Linux – tcpdump -i any and promiscuous mode

linuxnetworkingtcpdump

From the man page for tcpdump 4.1.1 (yes I know its old)

   -i     Listen  on interface.  If unspecified, tcpdump searches the 
          system interface list for the lowest numbered, configured up 
          interface (excluding loopback).  Ties are broken by choosing >               the earliest match.

          On Linux systems with 2.2 or later kernels, an interface 
          argument of ``any'' can be used to capture packets from all
          interfaces.
          Note  that captures on the ``any'' device will not be done in
          promiscuous mode.

Can anyone shed light on what exactly is meant by the last statement. I'm working with an IDS server that has many interfaces and when I use tcpdump -i any, it clearly shows traffic not sourced/destined for the IDS server. However there is another service that already puts all the interfaces into promiscuous mode. Do they maybe just mean that if you use -i any that tcpdump won't put the interfaces into PROMISC mode?

Best Answer

Do they maybe just mean that if you use -i any that tcpdump won't put the interfaces into PROMISC mode?

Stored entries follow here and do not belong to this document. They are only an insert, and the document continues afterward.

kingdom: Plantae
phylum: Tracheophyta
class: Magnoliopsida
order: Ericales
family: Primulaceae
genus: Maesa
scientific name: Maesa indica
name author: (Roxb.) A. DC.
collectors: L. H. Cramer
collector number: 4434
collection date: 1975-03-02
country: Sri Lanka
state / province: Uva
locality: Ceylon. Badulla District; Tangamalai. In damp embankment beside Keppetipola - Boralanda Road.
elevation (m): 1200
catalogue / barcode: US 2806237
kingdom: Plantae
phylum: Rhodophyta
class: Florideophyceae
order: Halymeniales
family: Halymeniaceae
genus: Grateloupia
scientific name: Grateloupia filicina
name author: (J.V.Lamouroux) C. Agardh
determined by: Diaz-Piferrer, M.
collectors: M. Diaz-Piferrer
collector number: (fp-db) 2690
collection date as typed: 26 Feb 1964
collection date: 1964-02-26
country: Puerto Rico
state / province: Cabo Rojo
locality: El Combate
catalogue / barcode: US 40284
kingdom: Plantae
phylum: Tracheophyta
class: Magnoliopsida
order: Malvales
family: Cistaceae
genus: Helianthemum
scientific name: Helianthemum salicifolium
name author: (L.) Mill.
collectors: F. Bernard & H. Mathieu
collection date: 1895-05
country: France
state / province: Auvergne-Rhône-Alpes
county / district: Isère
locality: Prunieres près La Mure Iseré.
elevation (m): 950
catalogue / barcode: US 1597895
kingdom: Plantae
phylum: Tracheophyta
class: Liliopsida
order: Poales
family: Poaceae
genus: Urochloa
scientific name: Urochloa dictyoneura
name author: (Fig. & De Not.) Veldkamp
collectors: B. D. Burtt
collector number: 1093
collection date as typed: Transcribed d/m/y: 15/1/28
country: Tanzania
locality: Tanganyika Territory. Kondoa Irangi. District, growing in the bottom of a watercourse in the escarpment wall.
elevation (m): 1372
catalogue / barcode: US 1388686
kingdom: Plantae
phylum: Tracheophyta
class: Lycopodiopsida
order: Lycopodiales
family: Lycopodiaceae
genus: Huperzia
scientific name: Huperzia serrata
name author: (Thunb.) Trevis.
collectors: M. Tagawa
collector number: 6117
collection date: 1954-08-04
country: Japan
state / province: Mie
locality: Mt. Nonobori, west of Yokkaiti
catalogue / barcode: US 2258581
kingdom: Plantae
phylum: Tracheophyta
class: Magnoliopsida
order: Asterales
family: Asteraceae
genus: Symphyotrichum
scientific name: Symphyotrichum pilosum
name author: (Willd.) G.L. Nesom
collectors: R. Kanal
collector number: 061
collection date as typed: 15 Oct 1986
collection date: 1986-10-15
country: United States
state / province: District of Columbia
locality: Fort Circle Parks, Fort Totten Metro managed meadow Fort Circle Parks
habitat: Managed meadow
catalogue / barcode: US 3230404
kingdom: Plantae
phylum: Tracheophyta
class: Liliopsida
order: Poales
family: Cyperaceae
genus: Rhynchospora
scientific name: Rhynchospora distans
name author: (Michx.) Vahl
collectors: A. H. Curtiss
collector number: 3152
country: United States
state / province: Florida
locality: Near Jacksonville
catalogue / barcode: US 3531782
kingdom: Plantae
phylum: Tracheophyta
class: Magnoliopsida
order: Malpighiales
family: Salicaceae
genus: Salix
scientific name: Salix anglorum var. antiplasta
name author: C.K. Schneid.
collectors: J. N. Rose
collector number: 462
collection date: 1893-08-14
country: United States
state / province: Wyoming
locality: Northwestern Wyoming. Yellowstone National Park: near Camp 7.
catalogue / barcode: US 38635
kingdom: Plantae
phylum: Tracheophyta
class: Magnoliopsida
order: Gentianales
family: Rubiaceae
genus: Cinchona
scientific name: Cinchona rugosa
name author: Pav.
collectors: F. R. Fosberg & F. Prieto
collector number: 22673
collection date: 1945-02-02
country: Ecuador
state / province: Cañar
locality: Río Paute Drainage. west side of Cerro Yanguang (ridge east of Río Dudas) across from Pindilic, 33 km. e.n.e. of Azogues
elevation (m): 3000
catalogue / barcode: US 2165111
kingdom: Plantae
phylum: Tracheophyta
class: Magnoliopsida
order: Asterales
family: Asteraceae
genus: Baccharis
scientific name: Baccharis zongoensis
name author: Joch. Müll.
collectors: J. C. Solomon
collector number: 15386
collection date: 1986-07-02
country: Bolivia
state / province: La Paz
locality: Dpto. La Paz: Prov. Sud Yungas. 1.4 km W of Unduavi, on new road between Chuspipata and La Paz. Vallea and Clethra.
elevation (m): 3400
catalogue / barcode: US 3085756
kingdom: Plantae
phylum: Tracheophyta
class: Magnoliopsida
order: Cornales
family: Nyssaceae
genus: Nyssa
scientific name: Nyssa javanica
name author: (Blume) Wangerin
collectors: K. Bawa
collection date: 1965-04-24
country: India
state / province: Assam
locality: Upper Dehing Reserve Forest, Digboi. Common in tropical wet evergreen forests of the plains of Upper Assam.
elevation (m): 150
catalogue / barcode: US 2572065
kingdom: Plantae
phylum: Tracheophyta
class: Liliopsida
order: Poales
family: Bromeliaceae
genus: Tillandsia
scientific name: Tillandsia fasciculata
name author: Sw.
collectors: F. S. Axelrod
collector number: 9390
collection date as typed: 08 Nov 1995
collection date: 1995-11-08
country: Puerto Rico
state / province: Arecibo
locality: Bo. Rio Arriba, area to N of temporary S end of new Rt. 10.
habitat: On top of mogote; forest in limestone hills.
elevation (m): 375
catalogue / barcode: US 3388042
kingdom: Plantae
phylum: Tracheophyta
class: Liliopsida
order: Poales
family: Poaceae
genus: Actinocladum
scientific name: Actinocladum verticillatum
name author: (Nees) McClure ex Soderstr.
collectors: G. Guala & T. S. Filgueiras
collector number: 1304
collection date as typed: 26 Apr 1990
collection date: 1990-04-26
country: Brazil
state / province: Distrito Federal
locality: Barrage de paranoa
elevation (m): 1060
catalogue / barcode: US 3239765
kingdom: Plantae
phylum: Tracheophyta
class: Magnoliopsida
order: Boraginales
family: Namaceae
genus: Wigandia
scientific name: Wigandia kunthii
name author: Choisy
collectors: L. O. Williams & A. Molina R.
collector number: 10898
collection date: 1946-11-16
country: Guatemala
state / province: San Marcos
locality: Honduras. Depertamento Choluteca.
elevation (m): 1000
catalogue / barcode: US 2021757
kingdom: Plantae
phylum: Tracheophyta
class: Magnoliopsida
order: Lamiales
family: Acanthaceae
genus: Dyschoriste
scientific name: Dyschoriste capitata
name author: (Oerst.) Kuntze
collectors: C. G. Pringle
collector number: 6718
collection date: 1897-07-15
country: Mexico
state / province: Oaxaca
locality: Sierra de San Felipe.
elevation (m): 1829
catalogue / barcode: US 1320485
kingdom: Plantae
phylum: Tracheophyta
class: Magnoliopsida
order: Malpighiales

Yes, that's what I meant by that. The "any" device doesn't work by opening all devices independently and capturing on them, it works by opening a "packet socket" and, instead of binding it to a particular device (which is how you capture on that device on Linux), leaving it unbound so it listens to all sockets.

The call to set promiscuous mode would fail on an unbound socket (I just tested it on a fairly recent kernel), so libpcap will not turn promiscuous mode on for the "any" device.